Até que ponto o futuro está em nossas mãos? Será que existe um caminho pré-determinado, traçado por alguma instância transcendente? Que poder temos de mudar isso, caso exista? Que consequências nos esperam, caso não obedeçamos ao nosso destino?
O filme Os agentes do destino aborda essas questões intrigantes, embora o faça ao estilo hollywoodiano, adotando uma narrativa que lembra os filmes de ação. A tese do roteirista é que o Diretor Supremo (Deus em versão executiva) escreve um livro no qual está traçado o caminho de cada ser humano. Decepcionado com os horrores perpetrados pela humanidade, Ele resolve retomar as rédeas do mundo, mandando seus enviados (uma espécie de anjos com semblante de agentes da CIA), com poderes para fazer com que os homens sigam rigorosamente suas determinações. Quem não o faz sofrerá graves consequências para si e para seus entes queridos.
Um livro eletrônico começa a piscar quando um ser humano sai do percurso traçado pelo Diretor Supremo, pelo menos no caso daqueles que podem fazer alguma diferença para os destinos da humanidade, pois o Diretor Supremo tem a sua disposição um número reduzido de “agentes” (talvez um corte de custos no âmbito divino) e não poderia se preocupar com eventuais Zé Ninguém.

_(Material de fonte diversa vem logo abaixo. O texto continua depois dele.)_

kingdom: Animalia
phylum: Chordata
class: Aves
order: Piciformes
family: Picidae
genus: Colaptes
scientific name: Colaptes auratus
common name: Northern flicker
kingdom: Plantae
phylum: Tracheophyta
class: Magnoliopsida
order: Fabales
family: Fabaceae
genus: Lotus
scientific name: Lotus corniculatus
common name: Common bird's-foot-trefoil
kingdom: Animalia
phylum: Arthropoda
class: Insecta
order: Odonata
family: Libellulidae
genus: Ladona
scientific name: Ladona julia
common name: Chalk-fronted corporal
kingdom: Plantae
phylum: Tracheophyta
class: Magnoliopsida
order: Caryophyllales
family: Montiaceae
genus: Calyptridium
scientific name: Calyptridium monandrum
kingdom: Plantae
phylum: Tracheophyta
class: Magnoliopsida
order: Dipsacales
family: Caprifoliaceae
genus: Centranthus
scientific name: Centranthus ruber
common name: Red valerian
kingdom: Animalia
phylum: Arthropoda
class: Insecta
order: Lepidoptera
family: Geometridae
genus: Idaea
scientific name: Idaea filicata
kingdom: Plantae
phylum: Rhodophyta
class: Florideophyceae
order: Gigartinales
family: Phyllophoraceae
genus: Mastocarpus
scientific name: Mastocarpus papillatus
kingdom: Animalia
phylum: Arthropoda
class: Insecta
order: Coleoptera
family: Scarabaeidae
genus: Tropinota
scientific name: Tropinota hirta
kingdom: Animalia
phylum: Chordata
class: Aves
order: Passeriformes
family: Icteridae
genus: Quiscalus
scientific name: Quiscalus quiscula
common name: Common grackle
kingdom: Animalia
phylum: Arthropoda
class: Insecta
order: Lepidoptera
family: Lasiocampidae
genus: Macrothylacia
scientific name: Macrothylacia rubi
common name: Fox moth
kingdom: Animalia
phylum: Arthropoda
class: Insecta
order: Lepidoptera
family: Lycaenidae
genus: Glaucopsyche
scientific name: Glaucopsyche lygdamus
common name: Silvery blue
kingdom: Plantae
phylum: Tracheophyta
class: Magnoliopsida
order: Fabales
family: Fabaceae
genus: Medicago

Essas ingenuidades tornam o filme um pastelão que tenta fazer bilheteria com um tema filosófico de difícil manuseio. Quem tiver a paciência de assistir até o fim, poderá contudo perceber, bem ao estilo do cinema americano, que quem é suficientemente ousado e corajoso pode fugir ao seu destino. No caso do filme, o herói de turno, em defesa de seu grande amor, enfrenta os supremos ditames divinos e, no esperado final feliz, consegue a admiração do Diretor Supremo, que resolve reescrever o seu livro, levando em conta a sua teimosa disposição de não largar mão da mulher que ama.
O filme tenta assim se manter a meio caminho entre a rigidez da visão grega do destino (Fado), retomada hoje por algumas filosofias religiosas que ligam o ser humano a um destino pré-determinado que deve rigorosamente ser cumprido, e a visão ateia, em que o ser humano é apenas um conglomerado de matéria e energia, lançado no mundo ao acaso, cabendo a ele fazer da própria vida o que ele bem entender.
Do ponto de vista da Psicanálise, o ser humano experimenta a tensão entre o desejo de onipotência e as limitações que lhe são impostas por seus próprios limites físicos, psíquicos e ambientais. Ao viver essa tensão, ele pode se submeter obedientemente às instâncias impostas pelo ambiente, ou tentar agir de forma criativa para, digamos assim, escrever seu próprio livro, ou ainda viver a esmo, sem livro algum, à mercê de suas inclinações narcísicas, sem nenhuma preocupação com o Outro (o mundo externo, os outros seres humanos, o ambiente como um todo).
A busca da realização de um ideal de vida, em determinadas condições, pode ser percebida pelo inconsciente como uma prisão, que retira ao ser humano a possibilidade de experimentar sua liberdade, na submissão a um dever interiormente identificado como uma instância superegóica cruel.
Ao buscar imprimir seu selo pessoal, através do exercício de sua criatividade, o ser humano pode fugir da prisão do Destino, ou de uma Vontade Divina percebida como opressora e tirânica, para escrever seu próprio livro e aceitar as consequências de suas escolhas, em obediência às instâncias internas do seu Eu profundo.